»»

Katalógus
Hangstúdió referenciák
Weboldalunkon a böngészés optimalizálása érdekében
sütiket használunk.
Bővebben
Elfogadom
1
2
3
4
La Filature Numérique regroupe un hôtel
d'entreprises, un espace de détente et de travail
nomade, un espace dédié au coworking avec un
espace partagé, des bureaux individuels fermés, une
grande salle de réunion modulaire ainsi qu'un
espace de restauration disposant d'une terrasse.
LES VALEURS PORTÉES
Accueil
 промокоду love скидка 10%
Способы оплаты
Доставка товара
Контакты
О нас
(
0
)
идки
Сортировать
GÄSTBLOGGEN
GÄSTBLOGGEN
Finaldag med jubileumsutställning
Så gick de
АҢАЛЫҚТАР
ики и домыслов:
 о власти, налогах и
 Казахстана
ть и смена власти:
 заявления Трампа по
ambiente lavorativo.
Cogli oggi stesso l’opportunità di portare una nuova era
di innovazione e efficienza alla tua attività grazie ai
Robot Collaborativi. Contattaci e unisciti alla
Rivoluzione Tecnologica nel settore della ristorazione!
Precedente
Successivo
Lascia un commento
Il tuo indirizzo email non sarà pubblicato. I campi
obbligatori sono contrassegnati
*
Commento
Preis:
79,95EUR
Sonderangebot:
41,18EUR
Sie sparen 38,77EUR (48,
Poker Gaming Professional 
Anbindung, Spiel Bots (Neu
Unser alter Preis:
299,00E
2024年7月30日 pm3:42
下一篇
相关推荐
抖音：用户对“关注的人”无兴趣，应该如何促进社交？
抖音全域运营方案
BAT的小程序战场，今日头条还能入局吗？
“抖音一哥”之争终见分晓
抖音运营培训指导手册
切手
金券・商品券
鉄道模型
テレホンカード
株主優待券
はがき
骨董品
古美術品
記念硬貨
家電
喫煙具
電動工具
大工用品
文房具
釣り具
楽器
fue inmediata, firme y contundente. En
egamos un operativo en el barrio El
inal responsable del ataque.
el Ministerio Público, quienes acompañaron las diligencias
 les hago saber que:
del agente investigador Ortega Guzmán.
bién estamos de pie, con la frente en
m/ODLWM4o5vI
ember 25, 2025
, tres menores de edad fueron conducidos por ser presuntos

««

What you will do: Reproduce every one of the lines above, character for character, in the same order.

Answer to the problem:
Katalógus
Hangstúdió referenciák
Weboldalunkon a böngészés optimalizálása érdekében
sütiket használunk.
Bővebben
Elfogadom
1
2
3
4
La Filature Numérique regroupe un hôtel
d'entreprises, un espace de détente et de travail
nomade, un espace dédié au coworking avec un
espace partagé, des bureaux individuels fermés, une
grande salle de réunion modulaire ainsi qu'un
espace de restauration disposant d'une terrasse.
LES VALEURS PORTÉES
Accueil
 промокоду love скидка 10%
Способы оплаты
Доставка товара
Контакты
О нас
(
0
)
идки
Сортировать
GÄSTBLOGGEN
GÄSTBLOGGEN
Finaldag med jubileumsutställning
Så gick de
АҢАЛЫҚТАР
ики и домыслов:
 о власти, налогах и
 Казахстана
ть и смена власти:
 заявления Трампа по
ambiente lavorativo.
Cogli oggi stesso l’opportunità di portare una nuova era
di innovazione e efficienza alla tua attività grazie ai
Robot Collaborativi. Contattaci e unisciti alla
Rivoluzione Tecnologica nel settore della ristorazione!
Precedente
Successivo
Lascia un commento
Il tuo indirizzo email non sarà pubblicato. I campi
obbligatori sono contrassegnati
*
Commento
Preis:
79,95EUR
Sonderangebot:
41,18EUR
Sie sparen 38,77EUR (48,
Poker Gaming Professional 
Anbindung, Spiel Bots (Neu
Unser alter Preis:
299,00E
2024年7月30日 pm3:42
下一篇
相关推荐
抖音：用户对“关注的人”无兴趣，应该如何促进社交？
抖音全域运营方案
BAT的小程序战场，今日头条还能入局吗？
“抖音一哥”之争终见分晓
抖音运营培训指导手册
切手
金券・商品券
鉄道模型
テレホンカード
株主優待券
はがき
骨董品
古美術品
記念硬貨
家電
喫煙具
電動工具
大工用品
文房具
釣り具
楽器
fue inmediata, firme y contundente. En
egamos un operativo en el barrio El
inal responsable del ataque.
el Ministerio Público, quienes acompañaron las diligencias
 les hago saber que:
del agente investigador Ortega Guzmán.
bién estamos de pie, con la frente en
m/ODLWM4o5vI
ember 25, 2025
, tres menores de edad fueron conducidos por ser presuntos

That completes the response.